Suggested Git Branch Strategy

  1. main is for the most up-to-date development, very rarely should you directly commit to this branch. GitHub Actions will run on every push and on a CRON to this branch but still recommended to commit to your development branches and make pull requests to main. If you push a tagged commit with bumpversion, this will also release to PyPI.

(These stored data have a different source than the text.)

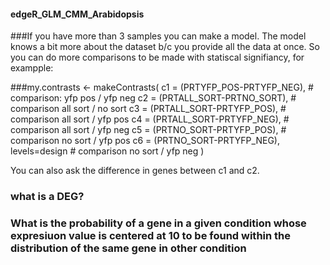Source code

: #### edgeR_GLM_CMM_Arabidopsis

###If you have more than 3 samples you can make a model. The model knows a bit more about the dataset b/c you provide all the data at once. So you can do more comparisons to be made with statiscal signifiancy, for exampple:

###my.contrasts <- makeContrasts(
        c1 = (PRTYFP_POS-PRTYFP_NEG), # comparison: yfp pos / yfp neg
        c2 = (PRTALL_SORT-PRTNO_SORT),  # comparison all sort / no sort 
        c3 = (PRTALL_SORT-PRTYFP_POS), # comparison all sort / yfp pos
        c4 = (PRTALL_SORT-PRTYFP_NEG), # comparison all sort / yfp neg
        c5 = (PRTNO_SORT-PRTYFP_POS), # comparison no sort / yfp pos
        c6 = (PRTNO_SORT-PRTYFP_NEG), levels=design # comparison no sort / yfp neg
)

You can also ask the difference in genes between c1 and c2.  

### what is a DEG?
### What is the probability of a gene in a given condition whose expresiuon value is centered at 10 to be found within the distribution of the same gene in other condition 

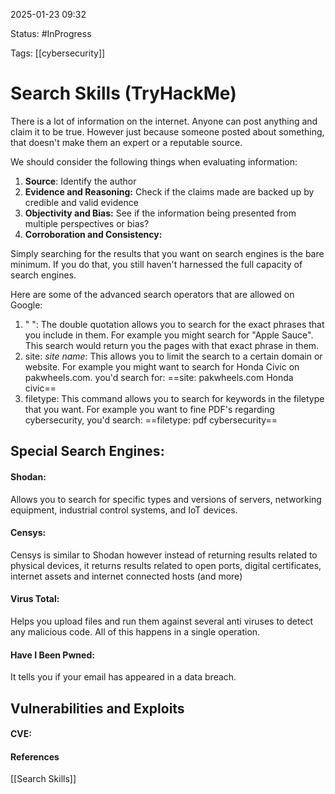 
2025-01-23 09:32

Status: #InProgress 

Tags: [[cybersecurity]]

# Search Skills (TryHackMe)

There is a lot of information on the internet. Anyone can post anything and claim it to be true. However just because someone posted about something, that doesn't make them an expert or a reputable source.

We should consider the following things when evaluating information:

1. **Source**: Identify the author
2. **Evidence and Reasoning:** Check if the claims made are backed up by credible and valid evidence
3. **Objectivity and Bias:** See if the information being presented from multiple perspectives or bias?
4. **Corroboration and Consistency:** 

Simply searching for the results that you want on search engines is the bare minimum. If you do that, you still haven't harnessed the full capacity of search engines.

Here are some of the advanced search operators that are allowed on Google:
1. " ": The double quotation allows you to search for the exact phrases that you include in them. For example you might search for "Apple Sauce". This search would return you the pages with that exact phrase in them.
2. site: *site name*: This allows you to limit the search to a certain domain or website. For example you might want to search for Honda Civic on pakwheels.com. you'd search for: ==site: pakwheels.com Honda civic==
3. filetype: This command allows you to search for keywords in the filetype that you want. For example you want to fine PDF's regarding cybersecurity, you'd search: ==filetype: pdf cybersecurity== 


## Special Search Engines:
#### Shodan:
Allows you to search for specific types and versions of servers, networking equipment, industrial control systems, and IoT devices.
#### Censys:
Censys is similar to Shodan however instead of returning results related to physical devices, it returns results related to open ports, digital certificates, internet assets and internet connected hosts (and more) 
#### Virus Total:
Helps you upload files and run them against several anti viruses to detect any malicious code. All of this happens in a single operation.
#### Have I Been Pwned:
It tells you if your email has appeared in a data breach.


## Vulnerabilities and Exploits

#### CVE:

####  References
[[Search Skills]]
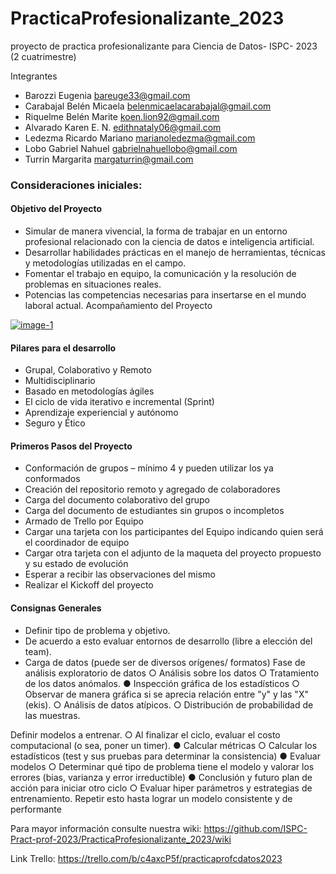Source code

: # PracticaProfesionalizante_2023
proyecto de practica profesionalizante para Ciencia de Datos- ISPC- 2023 (2 cuatrimestre)

Integrantes

- Barozzi	Eugenia	          bareuge33@gmail.com
- Carabajal Belén Micaela	  belenmicaelacarabajal@gmail.com
- Riquelme Belén Marite	  koen.lion92@gmail.com
- Alvarado Karen E. N.	  edithnataly06@gmail.com
- Ledezma	Ricardo Mariano   marianoledezma@gmail.com
- Lobo Gabriel Nahuel	  gabrielnahuellobo@gmail.com
- Turrin Margarita	  margaturrin@gmail.com


### Consideraciones iniciales:
#### Objetivo del Proyecto 
* Simular de manera vivencial, la forma de trabajar en un entorno
profesional relacionado con la ciencia de datos e inteligencia
artificial.
* Desarrollar habilidades prácticas en el manejo de herramientas,
técnicas y metodologías utilizadas en el campo.
* Fomentar el trabajo en equipo, la comunicación y la resolución de
problemas en situaciones reales.
* Potencias las competencias necesarias para insertarse en el mundo
laboral actual.
Acompañamiento del Proyecto

<a href="https://ibb.co/nDj5DCx"><img src="https://i.ibb.co/64Ff4Bj/image-1.png" alt="image-1" border="0"></a>

#### Pilares para el desarrollo
* Grupal, Colaborativo y Remoto
* Multidisciplinario
* Basado en metodologías ágiles
* El ciclo de vida iterativo e incremental (Sprint)
* Aprendizaje experiencial y autónomo
* Seguro y Ético

#### Primeros Pasos del Proyecto
* Conformación de grupos – mínimo 4 y pueden utilizar los ya conformados
* Creación del repositorio remoto y agregado de colaboradores
* Carga del documento colaborativo del grupo
* Carga del documento de estudiantes sin grupos o incompletos
* Armado de Trello por Equipo
* Cargar una tarjeta con los participantes del Equipo indicando quien será el coordinador de equipo
* Cargar otra tarjeta con el adjunto de la maqueta del proyecto propuesto y su estado de evolución
* Esperar a recibir las observaciones del mismo
* Realizar el Kickoff del proyecto

#### Consignas Generales
* Definir tipo de problema y objetivo.
* De acuerdo a esto evaluar entornos de desarrollo (libre a elección del team).
* Carga de datos (puede ser de diversos orígenes/ formatos)
 Fase de análisis exploratorio de datos
○ Análisis sobre los datos
○ Tratamiento de los datos anómalos.
● Inspección gráfica de los estadísticos
○ Observar de manera gráfica si se aprecia relación entre "y" y las "X" (ekis).
○ Análisis de datos atípicos.
○ Distribución de probabilidad de las muestras.

Definir modelos a entrenar.
○ Al finalizar el ciclo, evaluar el costo computacional (o sea, poner un timer).
● Calcular métricas
○ Calcular los estadísticos (test y sus pruebas para determinar la consistencia)
● Evaluar modelos
○ Determinar qué tipo de problema tiene el modelo y valorar los errores (bias,
varianza y error irreductible)
● Conclusión y futuro plan de acción para iniciar otro ciclo
○ Evaluar hiper parámetros y estrategias de entrenamiento.
Repetir esto hasta lograr un modelo consistente y de performante

Para mayor información consulte nuestra wiki: https://github.com/ISPC-Pract-prof-2023/PracticaProfesionalizante_2023/wiki

Link Trello: https://trello.com/b/c4axcP5f/practicaprofcdatos2023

  2. Your day-to-day work should exist on branches separate from main. Even if it is just yourself working on the repository, make a PR from your working branch to main so that you can ensure your commits don't break the development head. GitHub Actions will run on every push to any branch or any pull request from any branch to any other branch.
  3. It is recommended to use "Squash and Merge" commits when committing PR's. It makes each set of changes to main atomic and as a side effect naturally encourages small well defined PR's.